* PROBLEM DESCRIPTION
An exact copy of the entries, with every picture omitted, is what is needed here.

* DATASET EXCERPTS
━━━━

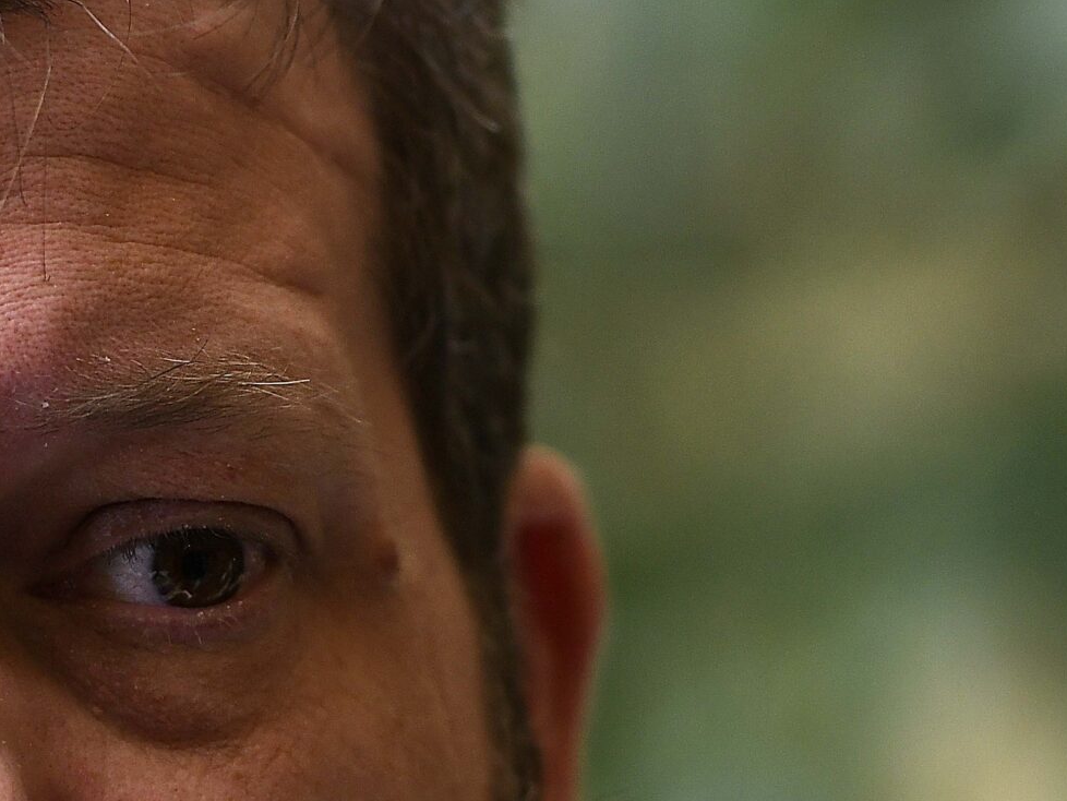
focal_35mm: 755
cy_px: 563
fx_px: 23278
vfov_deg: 2.0
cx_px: 260
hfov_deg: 2.6
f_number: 2.8
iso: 500
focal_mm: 200
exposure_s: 1/125
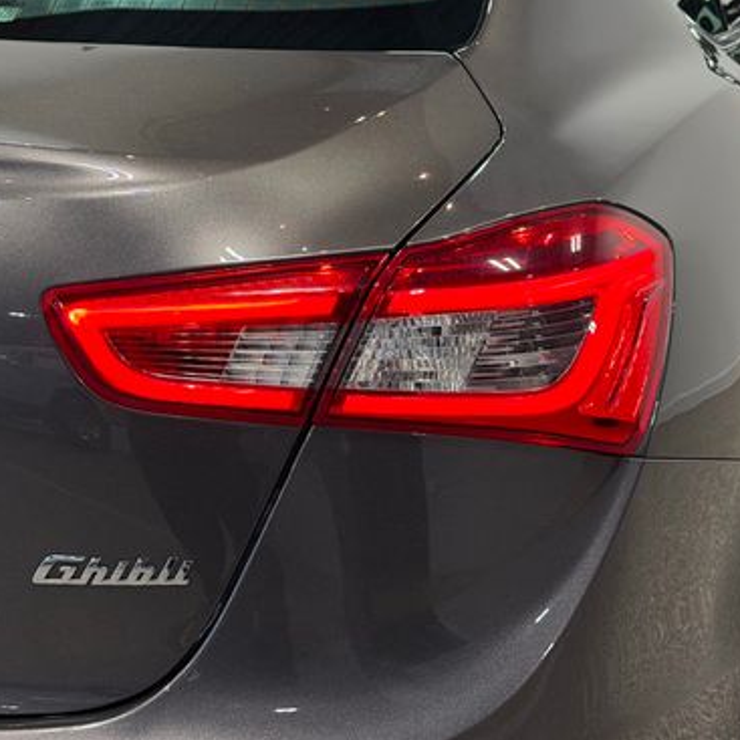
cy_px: 272
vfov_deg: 23.3
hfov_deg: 23.3
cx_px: 280
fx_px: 1790
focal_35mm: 74
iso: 100
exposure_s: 1/199
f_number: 1.78
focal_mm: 6.76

━━━━

* PROBLEM SOLUTION
focal_35mm: 755
cy_px: 563
fx_px: 23278
vfov_deg: 2.0
cx_px: 260
hfov_deg: 2.6
f_number: 2.8
iso: 500
focal_mm: 200
exposure_s: 1/125
cy_px: 272
vfov_deg: 23.3
hfov_deg: 23.3
cx_px: 280
fx_px: 1790
focal_35mm: 74
iso: 100
exposure_s: 1/199
f_number: 1.78
focal_mm: 6.76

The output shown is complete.